* Your instructions
Check each line of the material, and show the ones that include the word "front".

* Exercise inputs
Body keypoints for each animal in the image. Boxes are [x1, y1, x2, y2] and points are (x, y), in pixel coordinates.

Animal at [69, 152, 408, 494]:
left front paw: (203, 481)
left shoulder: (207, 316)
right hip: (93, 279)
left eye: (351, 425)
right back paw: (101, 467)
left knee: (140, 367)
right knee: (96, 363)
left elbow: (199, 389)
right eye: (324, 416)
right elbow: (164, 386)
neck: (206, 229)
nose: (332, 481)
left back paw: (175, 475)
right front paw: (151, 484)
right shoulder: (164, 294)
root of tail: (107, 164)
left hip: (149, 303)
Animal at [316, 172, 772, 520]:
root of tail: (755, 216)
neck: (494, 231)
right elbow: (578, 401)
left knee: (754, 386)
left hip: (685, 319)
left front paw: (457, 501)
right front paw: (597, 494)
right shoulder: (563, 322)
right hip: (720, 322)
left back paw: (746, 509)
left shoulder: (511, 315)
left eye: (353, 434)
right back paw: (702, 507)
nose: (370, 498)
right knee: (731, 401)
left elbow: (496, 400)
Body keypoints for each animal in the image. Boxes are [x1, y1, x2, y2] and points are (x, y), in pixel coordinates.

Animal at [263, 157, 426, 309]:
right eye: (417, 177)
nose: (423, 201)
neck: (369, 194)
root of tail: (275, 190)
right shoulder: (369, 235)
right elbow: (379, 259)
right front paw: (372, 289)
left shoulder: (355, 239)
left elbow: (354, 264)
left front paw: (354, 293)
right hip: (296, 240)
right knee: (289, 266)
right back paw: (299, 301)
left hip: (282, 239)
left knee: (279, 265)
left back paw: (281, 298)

* Response to this task
left front paw: (203, 481)
right front paw: (151, 484)
left front paw: (457, 501)
right front paw: (597, 494)
right front paw: (372, 289)
left front paw: (354, 293)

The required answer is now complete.